The glorious red sky doesn’t match the blackness I feel inside.
It’s not depression that I feel. This sort of darkness is different. It’s more like hopelessness. It’s the feeling that I’ve been running a race — pushing toward the prize I needed with all my heart — and then finding that I’ve been running in a big circle. It’s the feeling that my time has been wasted. That I’ll never have what I’ve been chasing.
When I woke up this morning, I remembered a dream — a vivid night drama that had awakened me in the wee hours and made me feel terribly alone.
It wasn’t a long dream, but it hit me hard.
I was taking some art photos for a project. I don’t recall the details, but I liked the work I was doing. I knew that most people wouldn’t understand whatever it was. That was fine with me. I just wanted her to like it — to approve of my work and to understand it.
I had made large prints and mounted them for her to see. I proudly showed her what I had done, but she didn’t seem very interested. She said she didn’t think anybody would want to buy them. She said they were “OK.” She didn’t think they would make me popular. She was clearly disappointed in me.
I woke up right after the dream and it felt real. I felt as though my heart had been crushed. Not only had she not liked the work, but she made it clear that she wouldn’t think I was doing good work unless other people liked it and wanted to buy it.
She didn’t understand the work, but even worse, she didn’t care about it. She only cared whether other people would like it and buy it — whether it would make me popular.
I felt as though I had done it for her — for her approval. I had thought she understood what I was doing and would be proud of me. But she wasn’t proud. She didn’t care.
She didn’t understand me. She didn’t have faith in my work. She didn’t believe in me.
And that’s what made me feel so terribly alone as I laid there in the dark semi-consciousness of 4:30 a.m. She didn’t believe in me.
It just so happens that it was five years ago yesterday that I wrote something which I see as foundational to much of what I’ve been writing since then. In an article called, “We have a hunger for love just as strong as the need for food, water,” I wrote about what I see as the driving force in me.
I was in a hopeful place at the time, so I ended that by talking about the need to “never lose faith that love can save your life and give you new purpose when you least expect it.”
That hope and faith drove me — and drove much of what I’ve written since — but I’m losing the faith that I was so eager to talk about at the time. The evangelist for the gospel of love is slowly becoming a love agnostic.

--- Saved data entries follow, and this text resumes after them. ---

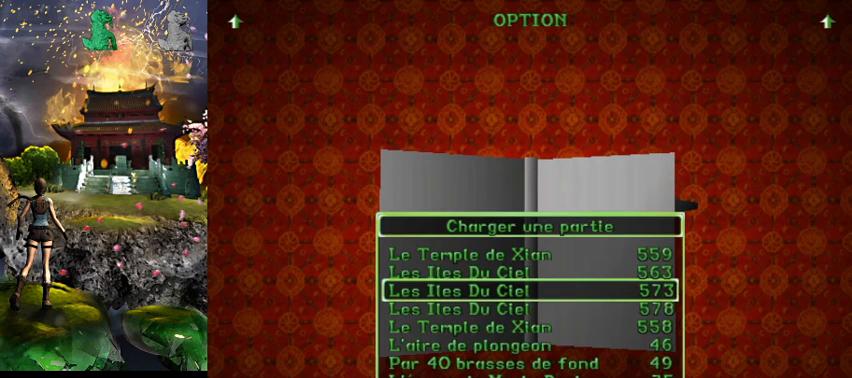
{"keys": [], "events": [[234, "down", "down"], [434, "down", "up"]]}
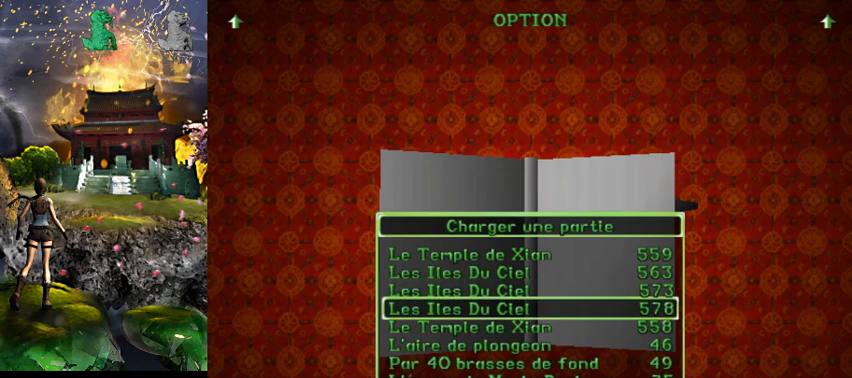
{"keys": [], "events": []}
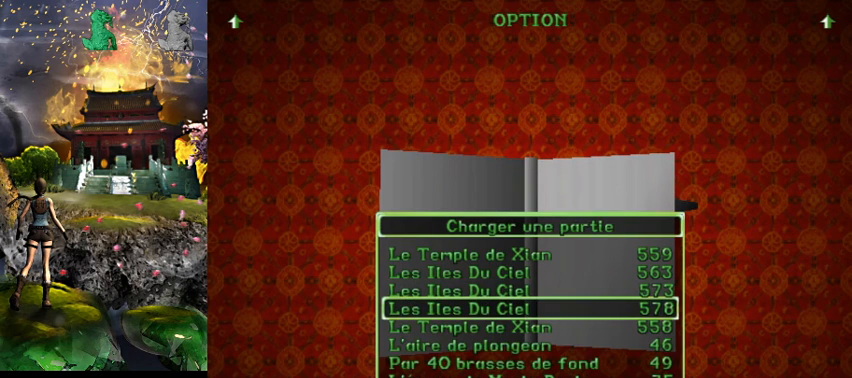
{"keys": [], "events": []}
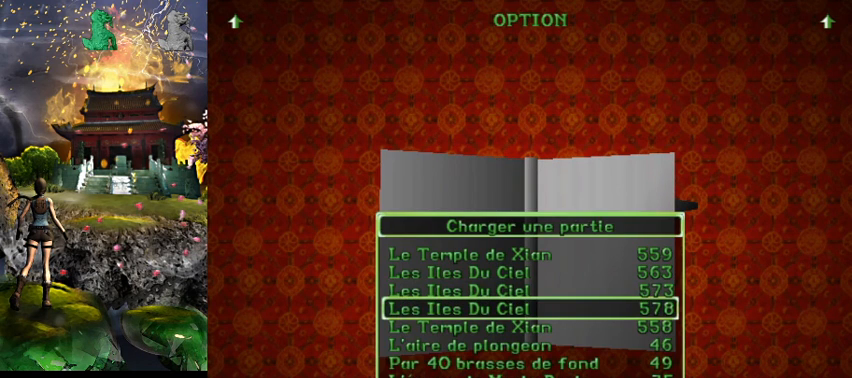
{"keys": [], "events": []}
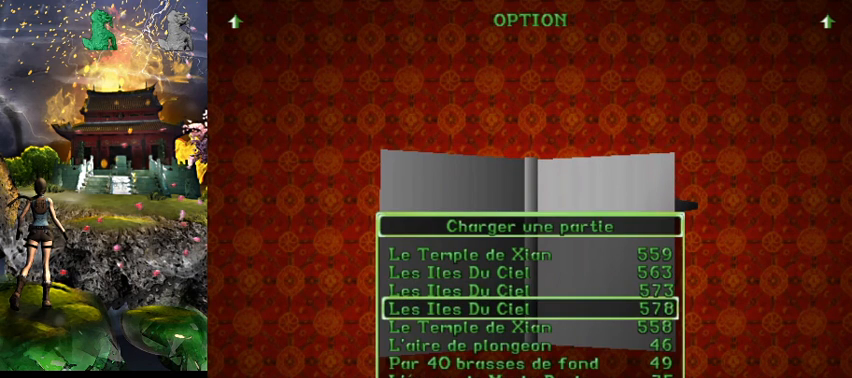
{"keys": [], "events": []}
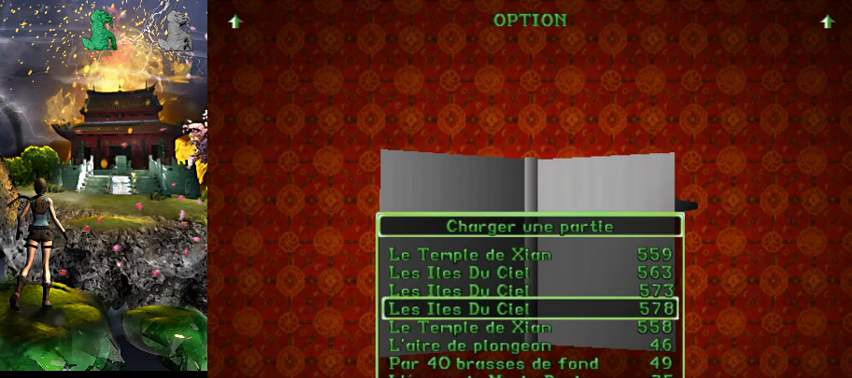
{"keys": [], "events": []}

Every word that I wrote five years ago is still true. We do have a hunger for love. It is just as strong as the need for food and water. We die inside without the love we need.
But if you’ve been chasing love for years — and you discover that you’re running in circles — maybe there’s nothing waiting for me at the end of this race. Maybe the darkness is all there is.
Maybe she will never be there. Maybe being alone is all I’ve earned. Maybe she doesn’t believe in me. Maybe nobody who I want will ever understand and have the faith to take a chance on me.
And if this is all there is, what’s the point in my work? What’s the point of the meaning that I want to create?
What’s the point if there’s no one to create meaning for?
And in the wake of those horrible questions from the dream, I fear that my hope and faith are gone. And that’s why my dark companion has been following closely today, eager to point her accusing finger and tell me that nobody loves me or believes in me.
I don’t want to believe that dark monster’s whispers, but I have nothing to say that might show her she might be wrong.